What you have to do:
Using the blog post below, answer each question briefly.
(a) In what month was John G born?
(b) In the second-grade coach-pitch baseball game, how many times was John G hit by a pitch, and who threw those pitches?
(c) Which team recovered the key Steelers fumble?

Text:
"""

Tag Archives: Creative inventions

Happy Birthday, Good Idea John G!

7 Feb

When I saw that I had received a card in the mail today, I got excited like I used to when I was little. Then again, every letter I got in the mail when I was young either contained a birthday card full of cash, or a report card full of brilliant gems from my teachers, like “John G has trouble paying attention during math class.” 

When I am a dad, I am going to write honest responses to my kid’s teachers like “that’s because you are boring” or “not everyone enjoys math like you do, you big smelly dork.” Then my kids will think I am cool (or they will get taken away.)  

For a brief moment when I saw the card today, I thought someone may have remembered my anniversary. Not the anniversary of my marriage, or that of my birth in August, but the anniversary of the day I posted my first Good Idea on GoodIdeaJohnG.com.

Much to my chagrin, it was just a nicely dressed advertisement. I briefly wallowed in self-defeat, a vaguely familiar feeling that I had not experienced since second grade coach-pitch baseball, when I was hit by a pitch two times in one game, by the other team’s coach.

It is not that I expected people to send me cards, gifts, or a cake to celebrate, but I had secretly hoped that they would. However, unlike that coach-pitch baseball game, I am not going to run home crying and never play baseball again. I have decided to celebrate my anniversary by giving my loyal readers updates on some of my favorite Past Good Ideas:

Good Vibrations

Count one for the old school! My vibrating football game correctly predicted the Super Bowl’s victor, as well as contained a few other eerie parallels. Take that, technology!

Successfully Predicted:

1.The entrance song while the two teams ran out of the tunnels was the same as in my video! (I’m still creeped out by this one…) 

2.The key Steelers fumble, recovered by the Packers

3. The Black Eyed Peas were completely terrible!

"""

Data listing:
"""

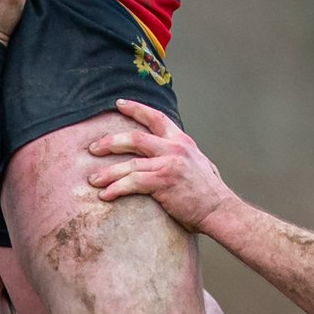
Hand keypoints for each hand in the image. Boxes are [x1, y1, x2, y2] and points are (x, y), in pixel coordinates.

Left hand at [85, 99, 238, 231]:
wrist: (220, 209)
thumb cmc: (208, 193)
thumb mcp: (198, 163)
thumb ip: (180, 156)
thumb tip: (167, 155)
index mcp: (182, 141)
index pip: (156, 117)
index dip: (136, 108)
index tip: (119, 104)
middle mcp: (175, 148)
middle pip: (135, 138)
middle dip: (110, 141)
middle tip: (93, 147)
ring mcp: (169, 164)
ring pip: (129, 163)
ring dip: (108, 172)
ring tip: (93, 179)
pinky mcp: (164, 182)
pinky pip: (133, 182)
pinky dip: (116, 188)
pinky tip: (106, 195)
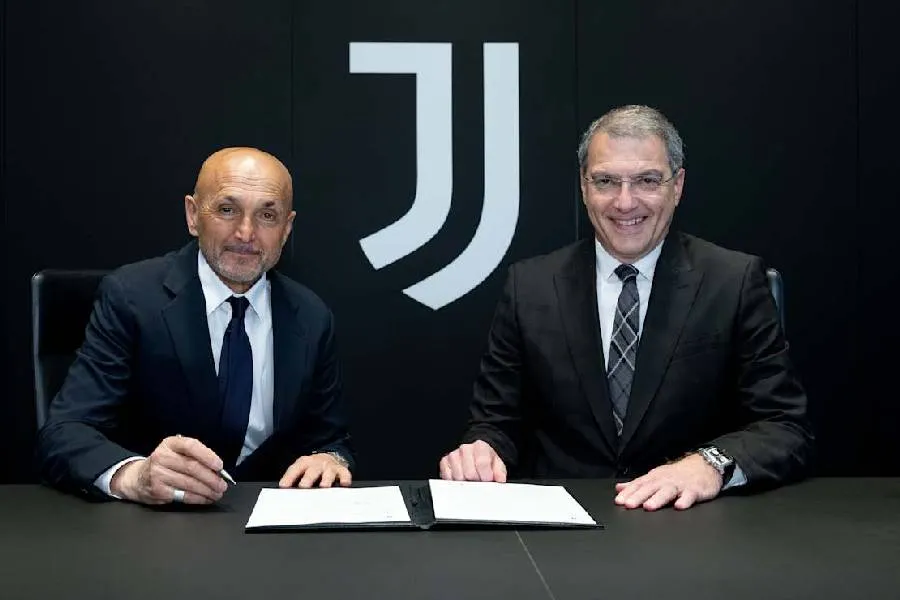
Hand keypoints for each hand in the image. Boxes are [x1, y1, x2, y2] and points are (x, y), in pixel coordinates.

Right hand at [111, 436, 226, 504]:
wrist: (137, 477)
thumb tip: (218, 470)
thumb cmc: (165, 464)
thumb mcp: (175, 452)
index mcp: (170, 444)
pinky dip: (198, 498)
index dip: (208, 456)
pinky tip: (206, 499)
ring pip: (189, 483)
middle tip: (222, 485)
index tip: (219, 466)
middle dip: (211, 478)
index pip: (191, 446)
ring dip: (207, 490)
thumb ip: (194, 456)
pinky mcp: (158, 490)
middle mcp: (162, 457)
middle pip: (192, 467)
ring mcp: (158, 474)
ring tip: (217, 493)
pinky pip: (183, 495)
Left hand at [279, 453, 351, 487]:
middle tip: (304, 486)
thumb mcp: (301, 468)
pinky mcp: (341, 470)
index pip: (295, 469)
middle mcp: (317, 464)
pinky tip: (344, 484)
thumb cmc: (313, 467)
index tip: (283, 486)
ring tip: (324, 486)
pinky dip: (345, 479)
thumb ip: (292, 478)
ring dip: (326, 479)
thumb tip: (283, 491)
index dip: (289, 477)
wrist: (330, 457)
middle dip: (308, 478)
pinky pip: (345, 474)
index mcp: (305, 463)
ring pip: (328, 473)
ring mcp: (330, 467)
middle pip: (312, 471)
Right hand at [439, 440, 506, 481]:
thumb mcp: (497, 464)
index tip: (488, 480)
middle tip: (480, 481)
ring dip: (466, 483)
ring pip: (458, 477)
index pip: (482, 463)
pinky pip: (448, 477)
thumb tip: (500, 480)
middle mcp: (465, 448)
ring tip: (471, 480)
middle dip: (476, 481)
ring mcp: (453, 455)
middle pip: (469, 473)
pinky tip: (462, 479)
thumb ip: (500, 472)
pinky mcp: (444, 462)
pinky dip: (455, 482)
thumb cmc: (487, 460)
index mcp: (480, 446)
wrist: (477, 454)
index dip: (486, 475)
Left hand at [614, 453, 722, 510]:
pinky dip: (685, 500)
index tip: (619, 501)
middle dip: (639, 496)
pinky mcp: (695, 490)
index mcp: (655, 477)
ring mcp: (680, 484)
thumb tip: (619, 488)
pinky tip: (679, 506)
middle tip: (629, 504)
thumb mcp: (656, 476)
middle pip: (650, 487)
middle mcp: (666, 480)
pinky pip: (690, 495)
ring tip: (649, 507)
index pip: (639, 484)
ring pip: (668, 491)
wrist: (704, 465)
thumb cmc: (677, 474)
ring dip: (658, 499)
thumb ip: (638, 484)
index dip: (628, 492)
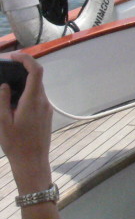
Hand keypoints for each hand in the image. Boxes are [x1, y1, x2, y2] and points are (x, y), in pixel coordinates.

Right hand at [0, 54, 53, 192]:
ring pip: (36, 88)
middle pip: (36, 79)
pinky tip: (14, 104)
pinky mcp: (46, 114)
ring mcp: (46, 107)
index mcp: (32, 101)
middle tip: (7, 70)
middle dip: (22, 71)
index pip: (36, 72)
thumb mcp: (3, 122)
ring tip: (7, 89)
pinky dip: (27, 94)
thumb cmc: (16, 144)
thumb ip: (3, 101)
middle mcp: (43, 101)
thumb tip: (5, 85)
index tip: (14, 56)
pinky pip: (37, 98)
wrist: (32, 161)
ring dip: (24, 84)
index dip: (27, 59)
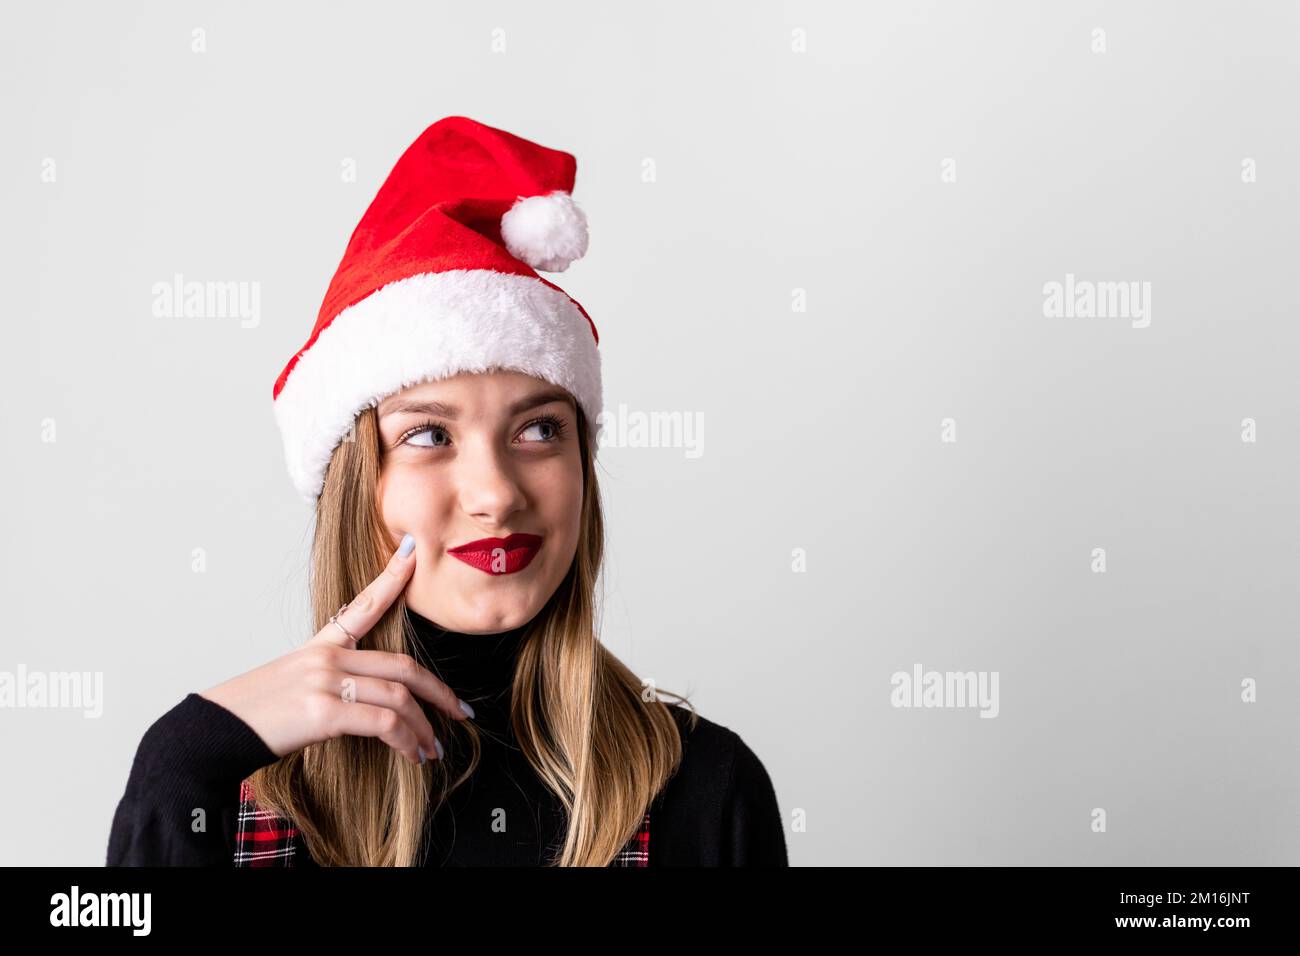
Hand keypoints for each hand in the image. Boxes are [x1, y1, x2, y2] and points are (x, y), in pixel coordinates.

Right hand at [199, 533, 467, 765]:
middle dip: (438, 691)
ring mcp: (325, 682)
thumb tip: (360, 702)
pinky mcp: (324, 711)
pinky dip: (406, 740)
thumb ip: (326, 685)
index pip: (363, 605)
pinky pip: (384, 722)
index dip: (392, 578)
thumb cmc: (250, 719)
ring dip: (423, 728)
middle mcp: (326, 658)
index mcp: (319, 648)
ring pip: (399, 697)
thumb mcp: (288, 690)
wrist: (209, 737)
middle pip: (401, 666)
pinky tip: (412, 755)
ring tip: (433, 749)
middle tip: (460, 711)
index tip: (413, 554)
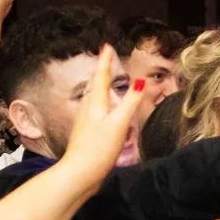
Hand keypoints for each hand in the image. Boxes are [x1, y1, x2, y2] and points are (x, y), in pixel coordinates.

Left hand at [63, 45, 148, 186]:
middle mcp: (87, 109)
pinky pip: (94, 110)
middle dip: (101, 71)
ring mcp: (85, 122)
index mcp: (95, 103)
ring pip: (93, 97)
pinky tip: (102, 110)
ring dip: (99, 86)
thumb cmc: (99, 148)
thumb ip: (130, 103)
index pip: (101, 77)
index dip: (105, 61)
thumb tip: (140, 81)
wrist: (80, 174)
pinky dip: (100, 102)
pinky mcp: (86, 134)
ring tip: (104, 79)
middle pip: (94, 85)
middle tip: (105, 59)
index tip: (107, 45)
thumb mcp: (119, 124)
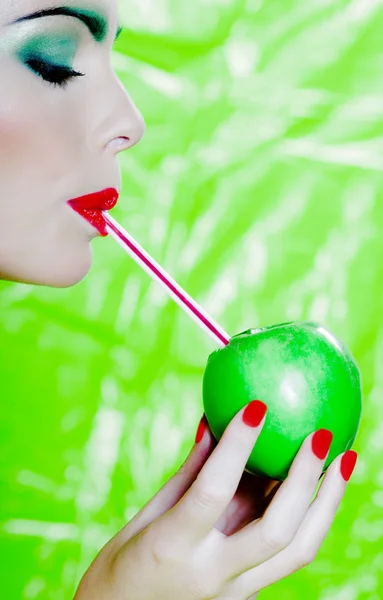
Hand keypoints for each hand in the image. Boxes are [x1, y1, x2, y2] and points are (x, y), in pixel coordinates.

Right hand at [74, 401, 356, 599]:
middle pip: (277, 530)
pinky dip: (312, 517)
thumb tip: (215, 423)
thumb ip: (188, 473)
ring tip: (344, 460)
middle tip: (321, 435)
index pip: (212, 490)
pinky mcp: (247, 595)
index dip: (236, 445)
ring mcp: (234, 591)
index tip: (256, 405)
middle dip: (304, 478)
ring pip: (299, 550)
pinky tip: (322, 487)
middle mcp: (212, 574)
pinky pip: (291, 554)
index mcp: (173, 547)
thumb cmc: (123, 567)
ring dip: (326, 502)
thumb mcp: (147, 516)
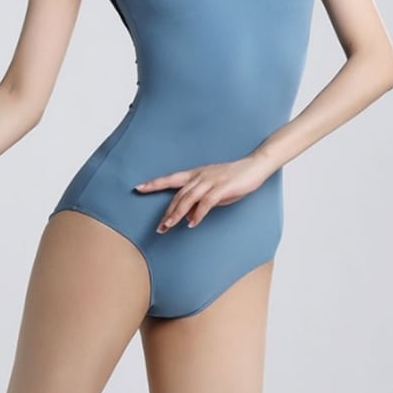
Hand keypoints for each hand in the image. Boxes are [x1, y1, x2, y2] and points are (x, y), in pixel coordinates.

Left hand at [135, 153, 277, 232]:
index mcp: (196, 174)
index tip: (138, 188)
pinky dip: (198, 214)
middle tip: (159, 227)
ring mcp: (211, 181)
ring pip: (188, 199)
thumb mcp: (214, 188)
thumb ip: (201, 200)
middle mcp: (200, 176)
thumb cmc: (234, 178)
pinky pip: (206, 202)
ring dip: (177, 214)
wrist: (254, 165)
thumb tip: (189, 216)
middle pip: (178, 194)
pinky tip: (192, 223)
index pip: (170, 178)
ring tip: (168, 227)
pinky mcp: (222, 187)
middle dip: (167, 212)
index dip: (154, 183)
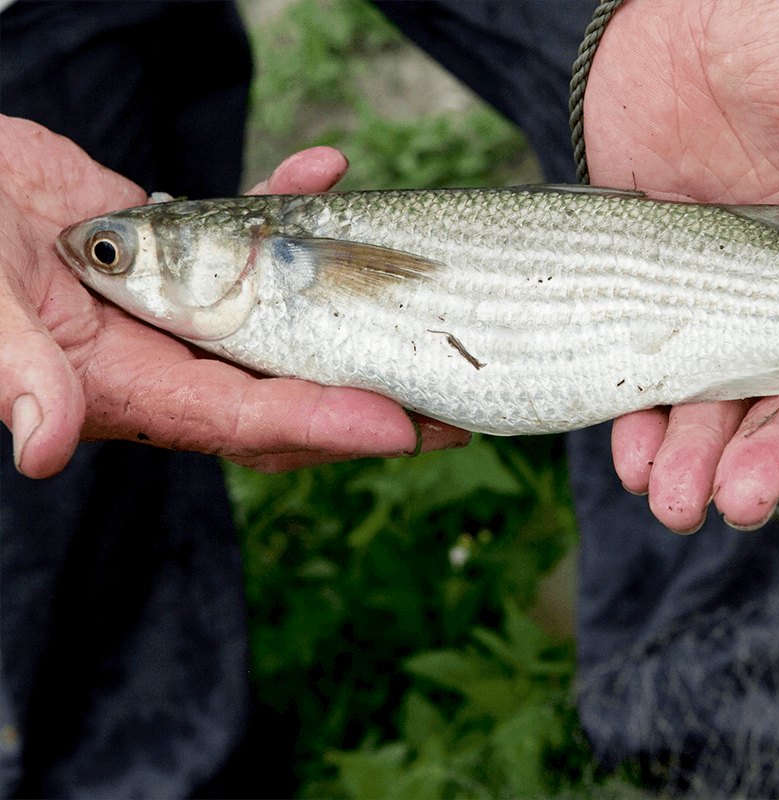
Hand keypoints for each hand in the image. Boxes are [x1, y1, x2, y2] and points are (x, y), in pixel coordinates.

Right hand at [0, 115, 469, 478]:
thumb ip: (19, 370)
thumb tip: (42, 447)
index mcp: (130, 387)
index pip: (246, 418)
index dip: (324, 424)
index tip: (401, 429)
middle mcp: (174, 358)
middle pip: (293, 394)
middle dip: (374, 405)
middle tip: (456, 415)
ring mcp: (191, 310)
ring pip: (294, 327)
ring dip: (365, 320)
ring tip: (443, 327)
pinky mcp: (189, 252)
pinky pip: (255, 238)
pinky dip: (290, 205)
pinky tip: (326, 166)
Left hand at [586, 0, 778, 531]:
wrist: (672, 10)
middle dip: (769, 460)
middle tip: (735, 499)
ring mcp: (729, 304)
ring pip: (725, 407)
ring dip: (704, 462)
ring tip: (672, 499)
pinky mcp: (663, 299)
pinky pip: (656, 375)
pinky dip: (643, 422)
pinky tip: (630, 454)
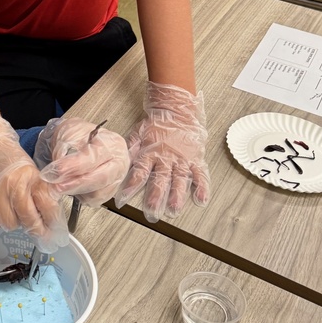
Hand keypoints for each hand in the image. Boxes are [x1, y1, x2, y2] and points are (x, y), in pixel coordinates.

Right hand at [0, 113, 68, 251]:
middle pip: (29, 220)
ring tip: (9, 208)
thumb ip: (39, 189)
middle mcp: (13, 186)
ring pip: (10, 225)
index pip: (47, 205)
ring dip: (11, 221)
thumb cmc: (4, 156)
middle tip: (38, 232)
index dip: (53, 221)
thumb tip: (48, 216)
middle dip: (36, 229)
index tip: (55, 231)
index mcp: (30, 176)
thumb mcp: (28, 168)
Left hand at [33, 117, 129, 207]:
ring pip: (98, 193)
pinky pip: (95, 200)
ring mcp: (116, 178)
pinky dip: (82, 197)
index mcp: (111, 143)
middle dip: (76, 184)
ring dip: (76, 191)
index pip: (94, 157)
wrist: (78, 142)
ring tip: (61, 184)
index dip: (75, 166)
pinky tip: (72, 187)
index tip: (58, 170)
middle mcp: (118, 162)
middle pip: (101, 178)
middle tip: (57, 186)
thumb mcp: (67, 134)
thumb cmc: (76, 136)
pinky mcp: (109, 191)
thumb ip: (64, 151)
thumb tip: (58, 172)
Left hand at [113, 82, 210, 223]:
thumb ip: (130, 149)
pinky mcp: (195, 159)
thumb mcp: (138, 134)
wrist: (178, 110)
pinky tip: (200, 199)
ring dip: (177, 196)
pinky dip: (202, 187)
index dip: (131, 187)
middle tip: (152, 212)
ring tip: (174, 209)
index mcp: (150, 153)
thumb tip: (119, 161)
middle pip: (159, 180)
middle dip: (155, 197)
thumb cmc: (157, 123)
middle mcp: (166, 158)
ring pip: (179, 180)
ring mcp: (182, 159)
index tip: (123, 201)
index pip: (139, 173)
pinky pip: (200, 174)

"""

Task response:
(a) August
(b) Two times, by the other team's coach
(c) The Packers